Suzanne-Louise Le Peletier de Saint-Fargeau est la fille de Marie-Louise Adélaïde Joly de Fleury et de Louis-Michel Le Peletier de Saint-Fargeau[2], issu d'une célèbre dynastie de magistrats au Parlement de Paris.
Après l'assassinat de son père le 20 janvier 1793, considéré comme le « premier martyr de la Révolution française », elle devient la première fille adoptive de la nation à l'âge de 11 ans[3].
Le Peletier veut épouser un néerlandais, Jean-François De Witt[4]. L'adoption par l'État signifie qu'elle est émancipée de sa famille et donc de ses oncles. Ceux-ci s'opposent à ce mariage au motif qu'il n'est pas français[4]. En raison de leur manque de pouvoir juridique sur elle, ils ne peuvent empêcher Le Peletier de se marier. Ses oncles saisissent alors le législateur français et demandent à l'État de jouer son rôle de père et d'empêcher Le Peletier de se dénationaliser en épousant un néerlandais[4].

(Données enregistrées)
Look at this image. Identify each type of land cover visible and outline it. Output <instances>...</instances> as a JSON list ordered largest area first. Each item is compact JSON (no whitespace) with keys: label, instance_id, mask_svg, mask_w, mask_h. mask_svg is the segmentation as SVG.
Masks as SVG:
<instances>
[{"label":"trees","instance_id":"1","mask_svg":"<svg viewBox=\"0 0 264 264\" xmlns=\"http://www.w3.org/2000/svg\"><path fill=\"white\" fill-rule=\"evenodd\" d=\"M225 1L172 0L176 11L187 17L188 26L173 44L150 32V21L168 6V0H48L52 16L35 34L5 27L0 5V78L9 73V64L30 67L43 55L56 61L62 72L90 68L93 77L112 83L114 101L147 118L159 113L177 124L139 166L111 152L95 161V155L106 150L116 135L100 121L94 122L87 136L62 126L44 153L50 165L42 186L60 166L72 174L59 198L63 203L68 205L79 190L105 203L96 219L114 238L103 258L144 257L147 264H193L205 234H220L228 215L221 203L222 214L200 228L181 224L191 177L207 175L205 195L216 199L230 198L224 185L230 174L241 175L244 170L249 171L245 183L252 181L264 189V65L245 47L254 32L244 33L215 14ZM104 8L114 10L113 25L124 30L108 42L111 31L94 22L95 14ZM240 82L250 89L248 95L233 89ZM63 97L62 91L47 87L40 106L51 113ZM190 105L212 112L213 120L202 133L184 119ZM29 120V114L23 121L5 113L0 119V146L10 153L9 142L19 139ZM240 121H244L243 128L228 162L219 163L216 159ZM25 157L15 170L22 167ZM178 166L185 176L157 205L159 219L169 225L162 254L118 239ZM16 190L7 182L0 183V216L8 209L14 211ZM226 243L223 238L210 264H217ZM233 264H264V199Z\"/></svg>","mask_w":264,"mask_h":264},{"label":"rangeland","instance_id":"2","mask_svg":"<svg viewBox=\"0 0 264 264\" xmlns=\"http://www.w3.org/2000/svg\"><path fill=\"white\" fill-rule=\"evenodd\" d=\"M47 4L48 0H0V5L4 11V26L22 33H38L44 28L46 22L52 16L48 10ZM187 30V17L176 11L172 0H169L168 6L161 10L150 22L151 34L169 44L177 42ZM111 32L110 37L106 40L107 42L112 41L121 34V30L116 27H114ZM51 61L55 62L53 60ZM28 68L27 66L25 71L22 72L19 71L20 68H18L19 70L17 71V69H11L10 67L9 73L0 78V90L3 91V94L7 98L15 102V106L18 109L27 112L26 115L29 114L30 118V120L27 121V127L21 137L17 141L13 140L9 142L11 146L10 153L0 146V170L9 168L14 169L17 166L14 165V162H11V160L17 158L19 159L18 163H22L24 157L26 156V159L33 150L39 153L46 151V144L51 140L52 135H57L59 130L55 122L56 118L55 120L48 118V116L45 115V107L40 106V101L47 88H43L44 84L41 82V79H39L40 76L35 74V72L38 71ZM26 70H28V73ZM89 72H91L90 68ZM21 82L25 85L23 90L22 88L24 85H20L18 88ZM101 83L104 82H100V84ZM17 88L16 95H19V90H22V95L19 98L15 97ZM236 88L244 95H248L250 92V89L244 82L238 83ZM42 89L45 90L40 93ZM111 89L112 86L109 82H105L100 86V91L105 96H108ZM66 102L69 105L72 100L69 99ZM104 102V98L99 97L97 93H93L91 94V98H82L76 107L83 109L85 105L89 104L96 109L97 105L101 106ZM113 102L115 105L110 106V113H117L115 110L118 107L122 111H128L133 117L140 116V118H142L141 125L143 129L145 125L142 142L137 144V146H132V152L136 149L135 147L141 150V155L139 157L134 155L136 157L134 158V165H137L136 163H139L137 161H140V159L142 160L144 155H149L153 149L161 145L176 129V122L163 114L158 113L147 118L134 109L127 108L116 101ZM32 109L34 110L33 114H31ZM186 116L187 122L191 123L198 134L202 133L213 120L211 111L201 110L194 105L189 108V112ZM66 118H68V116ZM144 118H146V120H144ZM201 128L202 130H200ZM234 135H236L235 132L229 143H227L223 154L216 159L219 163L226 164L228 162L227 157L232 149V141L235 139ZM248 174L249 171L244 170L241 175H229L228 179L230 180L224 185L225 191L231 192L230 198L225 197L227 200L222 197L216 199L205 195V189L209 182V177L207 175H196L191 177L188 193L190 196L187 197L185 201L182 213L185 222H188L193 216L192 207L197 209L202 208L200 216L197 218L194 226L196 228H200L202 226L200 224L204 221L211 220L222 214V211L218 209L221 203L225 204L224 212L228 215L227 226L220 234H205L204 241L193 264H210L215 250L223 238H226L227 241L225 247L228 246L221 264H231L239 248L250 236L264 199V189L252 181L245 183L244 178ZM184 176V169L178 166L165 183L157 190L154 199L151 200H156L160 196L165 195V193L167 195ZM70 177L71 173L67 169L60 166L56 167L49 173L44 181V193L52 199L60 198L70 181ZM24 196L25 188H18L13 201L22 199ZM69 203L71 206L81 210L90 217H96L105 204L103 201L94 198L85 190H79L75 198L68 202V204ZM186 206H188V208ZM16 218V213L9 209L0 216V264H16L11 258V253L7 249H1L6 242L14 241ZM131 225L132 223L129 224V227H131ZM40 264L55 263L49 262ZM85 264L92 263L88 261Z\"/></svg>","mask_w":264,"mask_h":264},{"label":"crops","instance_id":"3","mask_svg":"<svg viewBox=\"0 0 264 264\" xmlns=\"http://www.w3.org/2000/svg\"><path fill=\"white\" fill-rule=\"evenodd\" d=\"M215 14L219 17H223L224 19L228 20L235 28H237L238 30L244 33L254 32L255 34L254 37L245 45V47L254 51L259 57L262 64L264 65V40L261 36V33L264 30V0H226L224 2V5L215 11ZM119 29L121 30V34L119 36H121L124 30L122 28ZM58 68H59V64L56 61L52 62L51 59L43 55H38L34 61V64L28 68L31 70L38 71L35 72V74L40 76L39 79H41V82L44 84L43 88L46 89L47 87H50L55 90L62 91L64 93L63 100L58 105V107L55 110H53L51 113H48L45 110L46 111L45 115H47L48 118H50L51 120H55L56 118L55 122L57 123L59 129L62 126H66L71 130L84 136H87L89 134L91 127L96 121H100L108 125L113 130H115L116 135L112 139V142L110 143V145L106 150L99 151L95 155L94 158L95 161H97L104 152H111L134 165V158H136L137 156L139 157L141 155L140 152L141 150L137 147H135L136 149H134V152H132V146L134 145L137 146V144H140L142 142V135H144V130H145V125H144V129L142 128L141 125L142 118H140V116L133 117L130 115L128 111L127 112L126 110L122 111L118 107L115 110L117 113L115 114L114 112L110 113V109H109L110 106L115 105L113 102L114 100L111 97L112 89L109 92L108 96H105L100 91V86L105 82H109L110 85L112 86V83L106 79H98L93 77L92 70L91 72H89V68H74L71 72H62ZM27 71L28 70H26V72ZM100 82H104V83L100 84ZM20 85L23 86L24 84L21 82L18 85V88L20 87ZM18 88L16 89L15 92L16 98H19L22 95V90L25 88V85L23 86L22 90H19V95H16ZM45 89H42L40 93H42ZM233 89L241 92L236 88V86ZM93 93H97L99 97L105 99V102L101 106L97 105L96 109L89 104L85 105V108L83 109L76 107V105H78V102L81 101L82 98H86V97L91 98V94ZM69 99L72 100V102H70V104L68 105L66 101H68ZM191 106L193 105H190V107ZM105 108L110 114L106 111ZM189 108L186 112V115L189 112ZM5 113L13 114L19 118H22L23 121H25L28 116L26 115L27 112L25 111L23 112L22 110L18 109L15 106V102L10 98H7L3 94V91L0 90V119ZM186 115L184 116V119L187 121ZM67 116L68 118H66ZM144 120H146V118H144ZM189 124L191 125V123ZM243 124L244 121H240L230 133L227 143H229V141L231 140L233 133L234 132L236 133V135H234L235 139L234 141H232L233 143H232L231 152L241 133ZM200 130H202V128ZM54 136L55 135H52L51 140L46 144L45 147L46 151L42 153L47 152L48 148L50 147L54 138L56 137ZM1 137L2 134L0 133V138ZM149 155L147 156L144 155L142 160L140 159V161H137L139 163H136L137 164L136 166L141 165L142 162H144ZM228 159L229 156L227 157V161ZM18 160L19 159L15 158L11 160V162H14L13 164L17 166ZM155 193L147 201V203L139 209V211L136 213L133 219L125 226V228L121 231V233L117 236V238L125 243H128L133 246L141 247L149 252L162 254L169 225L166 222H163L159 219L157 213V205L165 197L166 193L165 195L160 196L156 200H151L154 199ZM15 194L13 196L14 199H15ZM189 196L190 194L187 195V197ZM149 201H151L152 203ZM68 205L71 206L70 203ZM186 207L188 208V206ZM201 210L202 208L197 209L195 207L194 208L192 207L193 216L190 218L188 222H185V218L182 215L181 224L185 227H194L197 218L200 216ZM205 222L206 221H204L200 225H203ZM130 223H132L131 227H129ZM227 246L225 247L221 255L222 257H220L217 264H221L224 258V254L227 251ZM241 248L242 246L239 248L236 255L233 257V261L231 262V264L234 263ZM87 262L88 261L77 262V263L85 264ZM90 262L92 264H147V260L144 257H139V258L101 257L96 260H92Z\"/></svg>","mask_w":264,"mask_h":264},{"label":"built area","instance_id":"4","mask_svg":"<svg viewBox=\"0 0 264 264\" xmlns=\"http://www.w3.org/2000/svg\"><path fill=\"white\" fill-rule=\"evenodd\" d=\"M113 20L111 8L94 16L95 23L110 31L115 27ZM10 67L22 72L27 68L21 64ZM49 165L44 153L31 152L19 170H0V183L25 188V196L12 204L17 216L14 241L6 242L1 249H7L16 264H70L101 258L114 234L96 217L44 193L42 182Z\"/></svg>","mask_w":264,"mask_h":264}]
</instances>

CONSIGNES:
**A.** Résumez le texte en deux phrases.
**B.** Relevez toutes les personnes nommées dans le texte.
**C.** Recopiez le texte à partir de « Après l'assassinat de » jusqu'à « épousant un néerlandais[4]. » inclus, en remplaçant « néerlandais » par « hollandais ».
Le matériel fourni n'est pas nécessaire ici.

CORRIGÉ:
**A.** Suzanne-Louise Le Peletier de Saint-Fargeau, fille de Louis-Michel Le Peletier de Saint-Fargeau, devient à 11 ans la première fille adoptive de la nation après l'assassinat de son père le 20 janvier 1793. Émancipée de sa famille par cette adoption, elle veut épouser le Néerlandais Jean-François De Witt, et ses oncles, qui s'y opposent sans pouvoir l'en empêcher, demandent à l'État d'intervenir.

**B.**
Suzanne-Louise Le Peletier de Saint-Fargeau
Marie-Louise Adélaïde Joly de Fleury
Louis-Michel Le Peletier de Saint-Fargeau
Jean-François De Witt

**C.**
Après l'assassinat de son père le 20 janvier 1793, considéré comme le « premier martyr de la Révolution française », elle devient la première fille adoptive de la nation à l'âge de 11 ans[3].
Le Peletier veut épouser un hollandais, Jean-François De Witt[4]. L'adoption par l'État signifie qu'elle est émancipée de sa famille et donc de ses oncles. Ceux-ci s'opposent à ce mariage au motif qu'il n'est pas français[4]. En raison de leur manque de pouvoir juridique sur elle, ils ne peuvent empêcher Le Peletier de se marier. Ses oncles saisissent alors le législateur français et demandent à l'État de jouer son rôle de père et d'empêcher Le Peletier de se dénationaliser en épousant un hollandais[4].